We can do basically the same thing for fossils that we want to place along an edge of the tree, instead of directly at a node. In this case, we would do the following:

> # using our tree from before, say we have a fossil that we
> # want to add halfway between (new) nodes 23 & 26
> tip<-list(edge=matrix(c(2L,1L),1,2),tip.label="x2", edge.length=0,Nnode=1L)
> class(tip)<-"phylo"
> # then attach it
> xtree<-bind.tree(xtree,tip,where=26, position=0.5*xtree\$edge.length[which(xtree\$edge[,2]==26)])

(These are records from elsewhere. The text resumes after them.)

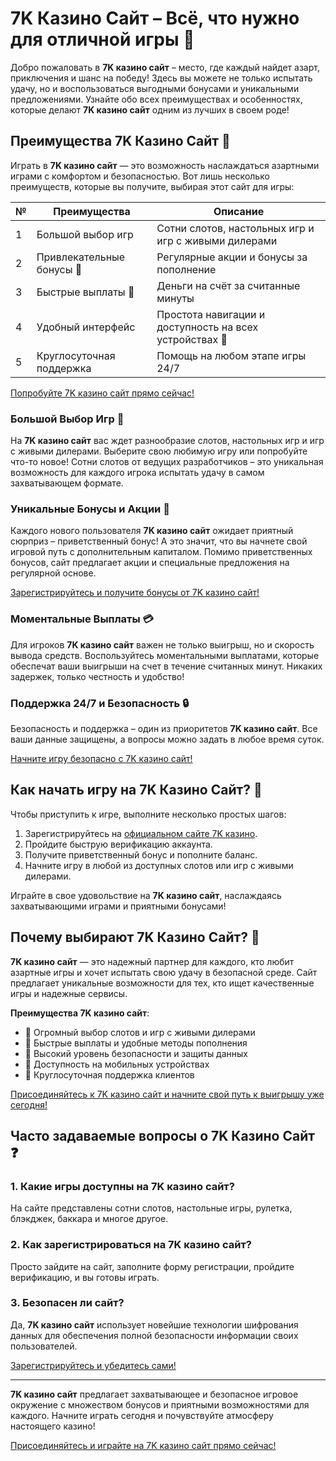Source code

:# 7K Казино Сайт – Всё, что нужно для отличной игры 🎰

Добро пожаловать в **7K казино сайт** – место, где каждый найдет азарт, приключения и шанс на победу! Здесь вы можете не только испытать удачу, но и воспользоваться выгодными бонусами и уникальными предложениями. Узнайте обо всех преимуществах и особенностях, которые делают **7K казино сайт** одним из лучших в своем роде!

## Преимущества 7K Казино Сайт 🌟

Играть в **7K казино сайт** — это возможность наслаждаться азартными играми с комфортом и безопасностью. Вот лишь несколько преимуществ, которые вы получите, выбирая этот сайт для игры:

| №  | Преимущества | Описание |
|----|--------------|----------|
| 1  | Большой выбор игр | Сотни слотов, настольных игр и игр с живыми дилерами |
| 2  | Привлекательные бонусы 🎁 | Регулярные акции и бонусы за пополнение |
| 3  | Быстрые выплаты 💸 | Деньги на счёт за считанные минуты |
| 4  | Удобный интерфейс | Простота навигации и доступность на всех устройствах 📱 |
| 5  | Круглосуточная поддержка | Помощь на любом этапе игры 24/7 |

[Попробуйте 7K казино сайт прямо сейчас!](https://brandplay.link/BvQyFShp)

### Большой Выбор Игр 🎲

На **7K казино сайт** вас ждет разнообразие слотов, настольных игр и игр с живыми дилерами. Выберите свою любимую игру или попробуйте что-то новое! Сотни слотов от ведущих разработчиков – это уникальная возможность для каждого игрока испытать удачу в самом захватывающем формате.

### Уникальные Бонусы и Акции 🎁

Каждого нового пользователя **7K казино сайт** ожидает приятный сюрприз – приветственный бонус! А это значит, что вы начнете свой игровой путь с дополнительным капиталом. Помимо приветственных бонусов, сайт предлагает акции и специальные предложения на регулярной основе.

[Зарегистрируйтесь и получите бонусы от 7K казино сайт!](https://brandplay.link/BvQyFShp)

### Моментальные Выплаты 💳

Для игроков **7K казино сайт** важен не только выигрыш, но и скорость вывода средств. Воспользуйтесь моментальными выплатами, которые обеспечат ваши выигрыши на счет в течение считанных минут. Никаких задержек, только честность и удобство!

### Поддержка 24/7 и Безопасность 🔒

Безопасность и поддержка – один из приоритетов **7K казино сайт**. Все ваши данные защищены, а вопросы можно задать в любое время суток.

[Начните игру безопасно с 7K казино сайт!](https://brandplay.link/BvQyFShp)

## Как начать игру на 7K Казино Сайт? 🚀

Чтобы приступить к игре, выполните несколько простых шагов:

1. Зарегистрируйтесь на [официальном сайте 7K казино](https://brandplay.link/BvQyFShp).
2. Пройдите быструю верификацию аккаунта.
3. Получите приветственный бонус и пополните баланс.
4. Начните игру в любой из доступных слотов или игр с живыми дилерами.

Играйте в свое удовольствие на **7K казино сайт**, наслаждаясь захватывающими играми и приятными бонусами!

## Почему выбирают 7K Казино Сайт? 🤔

**7K казино сайт** — это надежный партнер для каждого, кто любит азартные игры и хочет испытать свою удачу в безопасной среде. Сайт предлагает уникальные возможности для тех, кто ищет качественные игры и надежные сервисы.

**Преимущества 7K казино сайт**:
- 🎰 Огромный выбор слотов и игр с живыми дилерами
- 💸 Быстрые выплаты и удобные методы пополнения
- 🔐 Высокий уровень безопасности и защиты данных
- 📱 Доступность на мобильных устройствах
- 🤝 Круглосуточная поддержка клиентов

[Присоединяйтесь к 7K казино сайт и начните свой путь к выигрышу уже сегодня!](https://brandplay.link/BvQyFShp)

## Часто задаваемые вопросы о 7K Казино Сайт ❓

### 1. Какие игры доступны на 7K казино сайт?
На сайте представлены сотни слотов, настольные игры, рулетка, блэкджек, баккара и многое другое. 

### 2. Как зарегистрироваться на 7K казино сайт?
Просто зайдите на сайт, заполните форму регистрации, пройдите верификацию, и вы готовы играть.

### 3. Безопасен ли сайт?
Да, **7K казино сайт** использует новейшие технологии шифрования данных для обеспечения полной безопасности информации своих пользователей.

[Зарегистрируйтесь и убедитесь сами!](https://brandplay.link/BvQyFShp)

---

**7K казино сайт** предлагает захватывающее и безопасное игровое окружение с множеством бонусов и приятными возможностями для каждого. Начните играть сегодня и почувствуйте атмосферу настоящего казино!

[Присоединяйтесь и играйте на 7K казино сайт прямо сейчас!](https://brandplay.link/BvQyFShp)

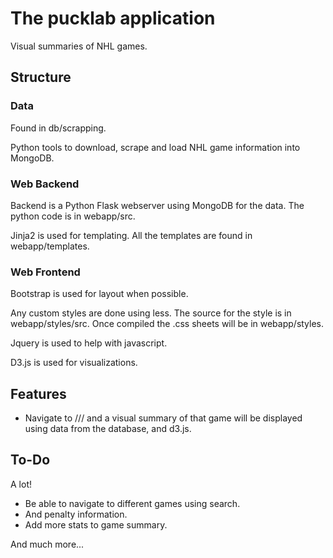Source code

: # The pucklab application

Visual summaries of NHL games.

## Structure

### Data

Found in db/scrapping.

Python tools to download, scrape and load NHL game information into MongoDB.

### Web Backend

Backend is a Python Flask webserver using  MongoDB for the data. The python code is in webapp/src.

Jinja2 is used for templating. All the templates are found in webapp/templates.

### Web Frontend

Bootstrap is used for layout when possible.

Any custom styles are done using less. The source for the style is in webapp/styles/src. Once compiled the .css sheets will be in webapp/styles.

Jquery is used to help with javascript.

D3.js is used for visualizations.

## Features

- Navigate to /<season>/<team>/<gameNumber> and a visual summary of that game will be displayed using data from the database, and d3.js.

## To-Do

A lot!

- Be able to navigate to different games using search.
- And penalty information.
- Add more stats to game summary.

And much more...
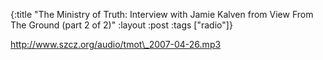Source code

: {:title "The Ministry of Truth: Interview with Jamie Kalven from View From The Ground (part 2 of 2)"
:layout :post
:tags  ["radio"]}

<http://www.szcz.org/audio/tmot\_2007-04-26.mp3>

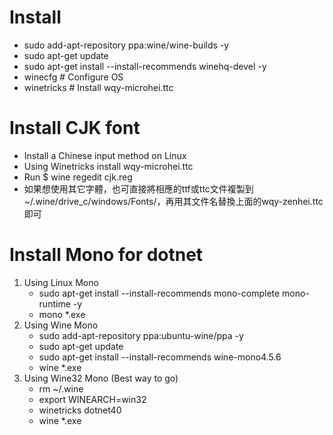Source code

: Install
=====
* sudo add-apt-repository ppa:wine/wine-builds -y
* sudo apt-get update
* sudo apt-get install --install-recommends winehq-devel -y
* winecfg # Configure OS
* winetricks # Install wqy-microhei.ttc

Install CJK font
=====
* Install a Chinese input method on Linux
* Using Winetricks install wqy-microhei.ttc 
* Run $ wine regedit cjk.reg
* 如果想使用其它字體，也可直接將相應的ttf或ttc文件複製到~/.wine/drive_c/windows/Fonts/，再用其文件名替換上面的wqy-zenhei.ttc即可

Install Mono for dotnet
=====
1. Using Linux Mono
    * sudo apt-get install --install-recommends mono-complete mono-runtime -y
    * mono *.exe
2. Using Wine Mono
    * sudo add-apt-repository ppa:ubuntu-wine/ppa -y
    * sudo apt-get update
    * sudo apt-get install --install-recommends wine-mono4.5.6
    * wine *.exe
3. Using Wine32 Mono (Best way to go)
    * rm ~/.wine
    * export WINEARCH=win32
    * winetricks dotnet40
    * wine *.exe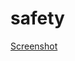 # safety

[Screenshot](https://drive.google.com/file/d/1S30DYTy4JeVxebvtQkeKbNGY8g9rOVZL/view?usp=sharing)
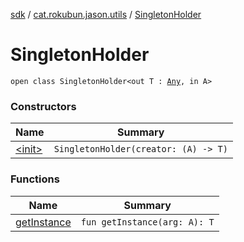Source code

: [sdk](../../index.md) / [cat.rokubun.jason.utils](../index.md) / [SingletonHolder](./index.md)

# SingletonHolder

`open class SingletonHolder<out T : `[`Any`](https://kotlinlang.org/api/latest/jvm/stdlib/kotlin/-any/index.html)`, in A>`

### Constructors

| Name | Summary |
|---|---|
| [&lt;init&gt;](-init-.md) | `SingletonHolder(creator: (A) -> T)` |

### Functions

| Name | Summary |
|---|---|
| [getInstance](get-instance.md) | `fun getInstance(arg: A): T` |
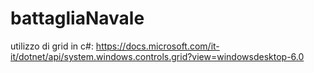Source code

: # battagliaNavale


utilizzo di grid in c#:
https://docs.microsoft.com/it-it/dotnet/api/system.windows.controls.grid?view=windowsdesktop-6.0
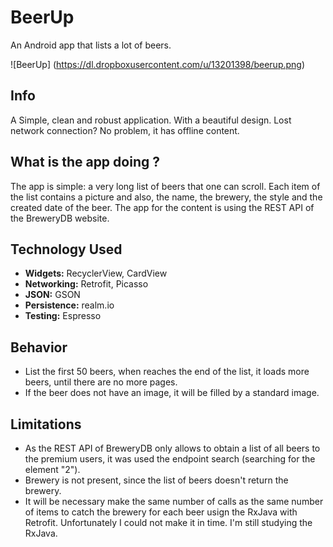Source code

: BeerUp
======

An Android app that lists a lot of beers.

![BeerUp] (https://dl.dropboxusercontent.com/u/13201398/beerup.png)

## Info

A Simple, clean and robust application. With a beautiful design. Lost network connection? No problem, it has offline content.


## What is the app doing ?

The app is simple: a very long list of beers that one can scroll. Each item of the list contains a picture and also, the name, the brewery, the style and the created date of the beer.
The app for the content is using the REST API of the BreweryDB website.

## Technology Used

+ **Widgets:** RecyclerView, CardView
+ **Networking:** Retrofit, Picasso
+ **JSON:** GSON
+ **Persistence:** realm.io
+ **Testing:** Espresso

## Behavior

+ List the first 50 beers, when reaches the end of the list, it loads more beers, until there are no more pages.
+ If the beer does not have an image, it will be filled by a standard image.


## Limitations

+ As the REST API of BreweryDB only allows to obtain a list of all beers to the premium users, it was used the endpoint search (searching for the element "2").
+ Brewery is not present, since the list of beers doesn't return the brewery. 
+ It will be necessary make the same number of calls as the same number of items to catch the brewery for each beer usign the RxJava with Retrofit. Unfortunately I could not make it in time. I'm still studying the RxJava.



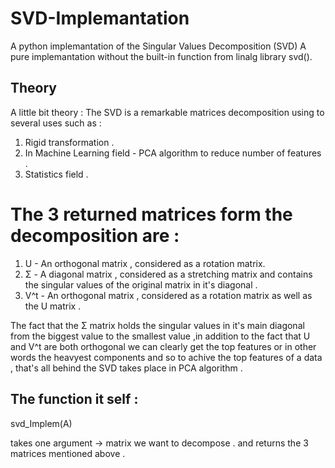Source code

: # SVD-Implemantation
A python implemantation of the Singular Values Decomposition (SVD) 
A pure implemantation without the built-in function from linalg library svd().

## Theory 
A little bit theory :
The SVD is a remarkable matrices decomposition using to several uses such as :
1) Rigid transformation .
2) In Machine Learning field - PCA algorithm to reduce number of features .
3) Statistics field .

# The 3 returned matrices form the decomposition are :
1) U - An orthogonal matrix , considered as a rotation matrix.
2) Σ - A diagonal matrix , considered as a stretching matrix and contains the singular values of the original matrix in it's diagonal .
3) V^t - An orthogonal matrix , considered as a rotation matrix as well as the U matrix . 

The fact that the Σ matrix holds the singular values in it's main diagonal from the biggest value to the smallest value ,in addition to the fact that U and V^t are both orthogonal we can clearly get the top features or in other words the heavyest components and so to achive the top features of a data , that's all behind the SVD takes place in PCA algorithm .   

## The function it self : 

svd_Implem(A)

takes one argument -> matrix we want to decompose . 
and returns the 3 matrices mentioned above . 
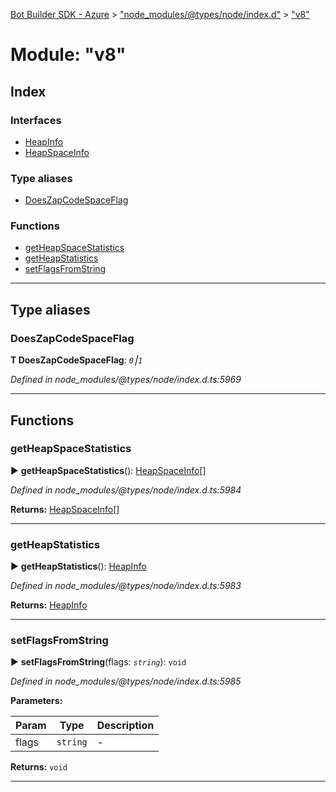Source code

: [Bot Builder SDK - Azure](../README.md) > ["node_modules/@types/node/index.d"](../modules/_node_modules__types_node_index_d_.md) > ["v8"](../modules/_node_modules__types_node_index_d_._v8_.md)



# Module: "v8"

## Index

### Interfaces

* [HeapInfo](../interfaces/_node_modules__types_node_index_d_._v8_.heapinfo.md)
* [HeapSpaceInfo](../interfaces/_node_modules__types_node_index_d_._v8_.heapspaceinfo.md)


### Type aliases

* [DoesZapCodeSpaceFlag](_node_modules__types_node_index_d_._v8_.md#doeszapcodespaceflag)


### Functions

* [getHeapSpaceStatistics](_node_modules__types_node_index_d_._v8_.md#getheapspacestatistics)
* [getHeapStatistics](_node_modules__types_node_index_d_._v8_.md#getheapstatistics)
* [setFlagsFromString](_node_modules__types_node_index_d_._v8_.md#setflagsfromstring)



---
## Type aliases
<a id="doeszapcodespaceflag"></a>

###  DoesZapCodeSpaceFlag

**Τ DoesZapCodeSpaceFlag**:  *`0`⎮`1`* 

*Defined in node_modules/@types/node/index.d.ts:5969*





___


## Functions
<a id="getheapspacestatistics"></a>

###  getHeapSpaceStatistics

► **getHeapSpaceStatistics**(): [HeapSpaceInfo](../interfaces/_node_modules__types_node_index_d_._v8_.heapspaceinfo.md)[]



*Defined in node_modules/@types/node/index.d.ts:5984*





**Returns:** [HeapSpaceInfo](../interfaces/_node_modules__types_node_index_d_._v8_.heapspaceinfo.md)[]





___

<a id="getheapstatistics"></a>

###  getHeapStatistics

► **getHeapStatistics**(): [HeapInfo](../interfaces/_node_modules__types_node_index_d_._v8_.heapinfo.md)



*Defined in node_modules/@types/node/index.d.ts:5983*





**Returns:** [HeapInfo](../interfaces/_node_modules__types_node_index_d_._v8_.heapinfo.md)





___

<a id="setflagsfromstring"></a>

###  setFlagsFromString

► **setFlagsFromString**(flags: *`string`*): `void`



*Defined in node_modules/@types/node/index.d.ts:5985*



**Parameters:**

| Param | Type | Description |
| ------ | ------ | ------ |
| flags | `string`   |  - |





**Returns:** `void`





___


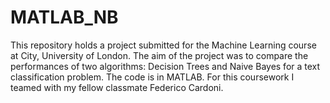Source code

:# MATLAB_NB
This repository holds a project submitted for the Machine Learning course at City, University of London. 
The aim of the project was to compare the performances of two algorithms: Decision Trees and Naive Bayes for a text classification problem.
The code is in MATLAB.
For this coursework I teamed with my fellow classmate Federico Cardoni.
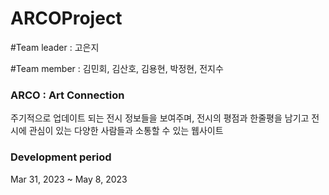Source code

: # ARCOProject

#Team leader : 고은지

#Team member : 김민회, 김산호, 김용현, 박정현, 전지수

### ARCO : Art Connection
주기적으로 업데이트 되는 전시 정보들을 보여주며, 전시의 평점과 한줄평을 남기고 전시에 관심이 있는 다양한 사람들과 소통할 수 있는 웹사이트 

### Development period
Mar 31, 2023 ~ May 8, 2023 




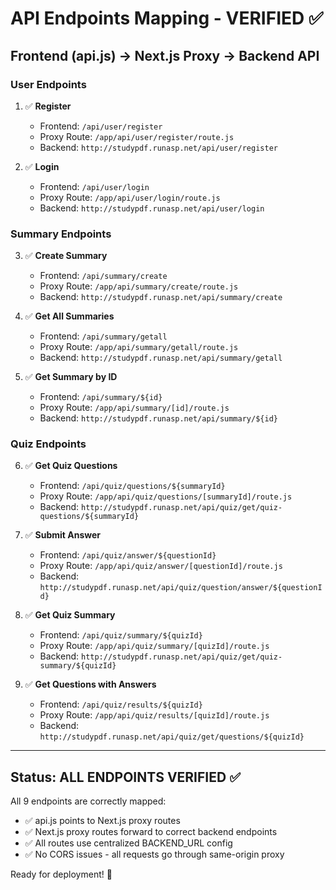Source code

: # API Endpoints Mapping - VERIFIED ✅

## Frontend (api.js) → Next.js Proxy → Backend API

### User Endpoints
1. ✅ **Register**
   - Frontend: `/api/user/register`
   - Proxy Route: `/app/api/user/register/route.js`
   - Backend: `http://studypdf.runasp.net/api/user/register`

2. ✅ **Login**
   - Frontend: `/api/user/login`
   - Proxy Route: `/app/api/user/login/route.js`
   - Backend: `http://studypdf.runasp.net/api/user/login`

### Summary Endpoints
3. ✅ **Create Summary**
   - Frontend: `/api/summary/create`
   - Proxy Route: `/app/api/summary/create/route.js`
   - Backend: `http://studypdf.runasp.net/api/summary/create`

4. ✅ **Get All Summaries**
   - Frontend: `/api/summary/getall`
   - Proxy Route: `/app/api/summary/getall/route.js`
   - Backend: `http://studypdf.runasp.net/api/summary/getall`

5. ✅ **Get Summary by ID**
   - Frontend: `/api/summary/${id}`
   - Proxy Route: `/app/api/summary/[id]/route.js`
   - Backend: `http://studypdf.runasp.net/api/summary/${id}`

### Quiz Endpoints
6. ✅ **Get Quiz Questions**
   - Frontend: `/api/quiz/questions/${summaryId}`
   - Proxy Route: `/app/api/quiz/questions/[summaryId]/route.js`
   - Backend: `http://studypdf.runasp.net/api/quiz/get/quiz-questions/${summaryId}`

7. ✅ **Submit Answer**
   - Frontend: `/api/quiz/answer/${questionId}`
   - Proxy Route: `/app/api/quiz/answer/[questionId]/route.js`
   - Backend: `http://studypdf.runasp.net/api/quiz/question/answer/${questionId}`

8. ✅ **Get Quiz Summary**
   - Frontend: `/api/quiz/summary/${quizId}`
   - Proxy Route: `/app/api/quiz/summary/[quizId]/route.js`
   - Backend: `http://studypdf.runasp.net/api/quiz/get/quiz-summary/${quizId}`

9. ✅ **Get Questions with Answers**
   - Frontend: `/api/quiz/results/${quizId}`
   - Proxy Route: `/app/api/quiz/results/[quizId]/route.js`
   - Backend: `http://studypdf.runasp.net/api/quiz/get/questions/${quizId}`

---

## Status: ALL ENDPOINTS VERIFIED ✅

All 9 endpoints are correctly mapped:
- ✅ api.js points to Next.js proxy routes
- ✅ Next.js proxy routes forward to correct backend endpoints
- ✅ All routes use centralized BACKEND_URL config
- ✅ No CORS issues - all requests go through same-origin proxy

Ready for deployment! 🚀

> plotTree(xtree,pts=F,node.numbers=T)
Then we just proceed as before.

**An important addendum is that the simulation using pbtree for phylogeny simulation does not work with the current CRAN version of phytools, and thus to run the simulation exactly as detailed above, one needs to update to the latest non-CRAN phytools version. This is because of although pbtree simulates trees that are (so far as I can tell) compliant with the ape standard, ape::bind.tree nonetheless finds some problem in how edges are numbered and ordered. This will not result in an error - rather a misplacement of the attached tip in the tree. I have built a temporary fix for this problem into the newest version of pbtree, and I may describe that fix in a separate post.